*** Opening Dataset records ***

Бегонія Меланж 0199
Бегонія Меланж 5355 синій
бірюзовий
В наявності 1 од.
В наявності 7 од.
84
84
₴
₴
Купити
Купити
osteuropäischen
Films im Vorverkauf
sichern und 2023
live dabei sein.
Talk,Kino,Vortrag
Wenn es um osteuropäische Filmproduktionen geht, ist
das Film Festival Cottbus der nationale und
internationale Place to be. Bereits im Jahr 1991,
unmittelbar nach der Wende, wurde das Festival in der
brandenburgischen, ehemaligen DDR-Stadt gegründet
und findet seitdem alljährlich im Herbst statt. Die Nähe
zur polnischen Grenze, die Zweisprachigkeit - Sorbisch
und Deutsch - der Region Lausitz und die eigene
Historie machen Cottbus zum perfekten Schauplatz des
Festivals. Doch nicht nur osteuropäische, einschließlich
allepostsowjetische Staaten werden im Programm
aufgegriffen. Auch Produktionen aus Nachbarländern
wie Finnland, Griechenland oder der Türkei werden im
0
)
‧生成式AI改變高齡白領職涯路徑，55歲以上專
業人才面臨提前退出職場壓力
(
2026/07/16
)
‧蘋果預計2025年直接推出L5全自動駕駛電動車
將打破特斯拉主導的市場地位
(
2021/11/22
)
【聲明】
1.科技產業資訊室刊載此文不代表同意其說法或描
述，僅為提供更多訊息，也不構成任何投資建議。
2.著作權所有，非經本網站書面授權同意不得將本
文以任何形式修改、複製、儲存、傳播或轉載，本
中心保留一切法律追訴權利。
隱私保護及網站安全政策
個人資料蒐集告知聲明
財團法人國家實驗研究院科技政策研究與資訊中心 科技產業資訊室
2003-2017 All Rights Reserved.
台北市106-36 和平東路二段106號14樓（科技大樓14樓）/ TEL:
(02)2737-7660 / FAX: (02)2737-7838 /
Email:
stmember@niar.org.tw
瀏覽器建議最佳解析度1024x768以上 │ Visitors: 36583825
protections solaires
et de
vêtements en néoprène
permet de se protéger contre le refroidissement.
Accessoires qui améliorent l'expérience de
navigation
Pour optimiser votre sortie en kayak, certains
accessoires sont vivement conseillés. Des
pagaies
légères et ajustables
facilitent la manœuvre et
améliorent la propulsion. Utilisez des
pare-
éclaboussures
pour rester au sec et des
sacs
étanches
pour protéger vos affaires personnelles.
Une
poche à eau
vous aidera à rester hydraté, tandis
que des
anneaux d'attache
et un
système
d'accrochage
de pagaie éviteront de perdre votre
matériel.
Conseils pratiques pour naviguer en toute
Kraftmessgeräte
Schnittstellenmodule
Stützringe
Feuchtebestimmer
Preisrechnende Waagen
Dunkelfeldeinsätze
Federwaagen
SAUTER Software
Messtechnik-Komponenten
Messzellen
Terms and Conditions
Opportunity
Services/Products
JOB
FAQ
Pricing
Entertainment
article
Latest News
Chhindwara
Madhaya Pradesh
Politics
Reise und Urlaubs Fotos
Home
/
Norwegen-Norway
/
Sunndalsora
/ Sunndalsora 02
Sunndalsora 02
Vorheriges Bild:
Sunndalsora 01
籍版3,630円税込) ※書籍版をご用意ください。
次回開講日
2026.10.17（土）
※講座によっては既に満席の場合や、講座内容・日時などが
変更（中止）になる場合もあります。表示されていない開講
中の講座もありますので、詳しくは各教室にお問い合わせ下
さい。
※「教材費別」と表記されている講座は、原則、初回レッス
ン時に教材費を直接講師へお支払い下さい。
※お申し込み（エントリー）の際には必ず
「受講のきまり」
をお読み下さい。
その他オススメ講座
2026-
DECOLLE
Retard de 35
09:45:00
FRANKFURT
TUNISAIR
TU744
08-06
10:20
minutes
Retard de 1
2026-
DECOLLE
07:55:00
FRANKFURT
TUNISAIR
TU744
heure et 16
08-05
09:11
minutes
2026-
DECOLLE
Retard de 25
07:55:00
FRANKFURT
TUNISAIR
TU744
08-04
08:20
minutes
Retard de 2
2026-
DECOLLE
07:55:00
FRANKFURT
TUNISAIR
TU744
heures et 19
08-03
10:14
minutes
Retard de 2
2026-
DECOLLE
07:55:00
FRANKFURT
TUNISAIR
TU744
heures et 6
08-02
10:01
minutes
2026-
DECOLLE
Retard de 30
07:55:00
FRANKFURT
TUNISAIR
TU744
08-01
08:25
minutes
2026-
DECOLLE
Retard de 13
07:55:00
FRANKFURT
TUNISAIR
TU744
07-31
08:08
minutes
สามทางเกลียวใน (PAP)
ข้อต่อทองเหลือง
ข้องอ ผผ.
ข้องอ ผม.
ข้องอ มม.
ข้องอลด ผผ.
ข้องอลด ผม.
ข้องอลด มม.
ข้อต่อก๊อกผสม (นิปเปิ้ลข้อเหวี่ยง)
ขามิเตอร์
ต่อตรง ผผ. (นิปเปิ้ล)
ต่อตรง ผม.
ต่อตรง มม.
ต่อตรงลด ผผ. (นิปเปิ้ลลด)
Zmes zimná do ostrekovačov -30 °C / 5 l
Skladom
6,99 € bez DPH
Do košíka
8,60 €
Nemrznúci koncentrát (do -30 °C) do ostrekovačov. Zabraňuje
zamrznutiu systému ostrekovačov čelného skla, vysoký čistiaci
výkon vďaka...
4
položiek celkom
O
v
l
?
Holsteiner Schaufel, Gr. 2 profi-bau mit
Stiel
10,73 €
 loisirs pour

*** Closing Dataset records ***

**Assignment:**
Write out every record verbatim.

**Task output:**
Бегонія Меланж 0199
Бегонія Меланж 5355 синій
бірюзовий
В наявності 1 од.
В наявності 7 од.
84
84
₴
₴
Купити
Купити
osteuropäischen
Films im Vorverkauf
sichern und 2023
live dabei sein.
Talk,Kino,Vortrag
Wenn es um osteuropäische Filmproduktionen geht, ist
das Film Festival Cottbus der nationale und
internationale Place to be. Bereits im Jahr 1991,
unmittelbar nach der Wende, wurde das Festival in der
brandenburgischen, ehemaligen DDR-Stadt gegründet
und findet seitdem alljährlich im Herbst statt. Die Nähe
zur polnischen Grenze, die Zweisprachigkeit - Sorbisch
und Deutsch - der Region Lausitz und die eigene
Historie machen Cottbus zum perfekten Schauplatz des
Festivals. Doch nicht nur osteuropäische, einschließlich
allepostsowjetische Staaten werden im Programm
aufgegriffen. Auch Produktionen aus Nachbarländern
wie Finnland, Griechenland oder der Türkei werden im
0
)
‧生成式AI改變高齡白領職涯路徑，55歲以上專
業人才面臨提前退出職場壓力
(
2026/07/16
)
‧蘋果預計2025年直接推出L5全自動駕駛電動車
將打破特斯拉主導的市場地位
(
2021/11/22
)
【聲明】
1.科技產業資訊室刊載此文不代表同意其說法或描
述，僅為提供更多訊息，也不構成任何投資建議。
2.著作權所有，非經本網站書面授權同意不得將本
文以任何形式修改、複製、儲存、傳播或轉載，本
中心保留一切法律追訴權利。
隱私保護及網站安全政策
個人資料蒐集告知聲明
財團法人國家實驗研究院科技政策研究與資訊中心 科技產業資訊室
2003-2017 All Rights Reserved.
台北市106-36 和平東路二段106號14樓（科技大樓14樓）/ TEL:
(02)2737-7660 / FAX: (02)2737-7838 /
Email:
stmember@niar.org.tw
瀏覽器建議最佳解析度1024x768以上 │ Visitors: 36583825
protections solaires
et de
vêtements en néoprène
permet de se protéger contre le refroidissement.
Accessoires qui améliorent l'expérience de
navigation
Pour optimiser votre sortie en kayak, certains
accessoires sont vivement conseillés. Des
pagaies
légères et ajustables
facilitent la manœuvre et
améliorent la propulsion. Utilisez des
pare-
éclaboussures
pour rester au sec et des
sacs
étanches
pour protéger vos affaires personnelles.
Une
poche à eau
vous aidera à rester hydraté, tandis
que des
anneaux d'attache
et un
système
d'accrochage
de pagaie éviteront de perdre votre
matériel.
Conseils pratiques pour naviguer en toute
Kraftmessgeräte
Schnittstellenmodule
Stützringe
Feuchtebestimmer
Preisrechnende Waagen
Dunkelfeldeinsätze
Federwaagen
SAUTER Software
Messtechnik-Komponenten
Messzellen
Terms and Conditions
Opportunity
Services/Products
JOB
FAQ
Pricing
Entertainment
article
Latest News
Chhindwara
Madhaya Pradesh
Politics
Reise und Urlaubs Fotos
Home
/
Norwegen-Norway
/
Sunndalsora
/ Sunndalsora 02
Sunndalsora 02
Vorheriges Bild:
Sunndalsora 01
籍版3,630円税込) ※書籍版をご用意ください。
次回開講日
2026.10.17（土）
※講座によっては既に満席の場合や、講座内容・日時などが
変更（中止）になる場合もあります。表示されていない開講
中の講座もありますので、詳しくは各教室にお問い合わせ下
さい。
※「教材費別」と表記されている講座は、原則、初回レッス
ン時に教材費を直接講師へお支払い下さい。
※お申し込み（エントリー）の際には必ず
「受講のきまり」
をお読み下さい。
その他オススメ講座
2026-
DECOLLE
Retard de 35
09:45:00
FRANKFURT
TUNISAIR
TU744
08-06
10:20
minutes
Retard de 1
2026-
DECOLLE
07:55:00
FRANKFURT
TUNISAIR
TU744
heure et 16
08-05
09:11
minutes
2026-
DECOLLE
Retard de 25
07:55:00
FRANKFURT
TUNISAIR
TU744
08-04
08:20
minutes
Retard de 2
2026-
DECOLLE
07:55:00
FRANKFURT
TUNISAIR
TU744
heures et 19
08-03
10:14
minutes
Retard de 2
2026-
DECOLLE
07:55:00
FRANKFURT
TUNISAIR
TU744
heures et 6
08-02
10:01
minutes
2026-
DECOLLE
Retard de 30
07:55:00
FRANKFURT
TUNISAIR
TU744
08-01
08:25
minutes
2026-
DECOLLE
Retard de 13
07:55:00
FRANKFURT
TUNISAIR
TU744
07-31
08:08
minutes
สามทางเกลียวใน (PAP)
ข้อต่อทองเหลือง
ข้องอ ผผ.
ข้องอ ผม.
ข้องอ มม.
ข้องอลด ผผ.
ข้องอลด ผม.
ข้องอลด มม.
ข้อต่อก๊อกผสม (นิปเปิ้ลข้อเหวี่ยง)
ขามิเตอร์
ต่อตรง ผผ. (นิปเปิ้ล)
ต่อตรง ผม.
ต่อตรง มม.
ต่อตรงลด ผผ. (นิปเปิ้ลลด)
Zmes zimná do ostrekovačov -30 °C / 5 l
Skladom
6,99 € bez DPH
Do košíka
8,60 €
Nemrznúci koncentrát (do -30 °C) do ostrekovačov. Zabraňuje
zamrznutiu systému ostrekovačov čelného skla, vysoký čistiaci
výkon vďaka...
4
položiek celkom
O
v
l
?
Holsteiner Schaufel, Gr. 2 profi-bau mit
Stiel
10,73 €
 loisirs pour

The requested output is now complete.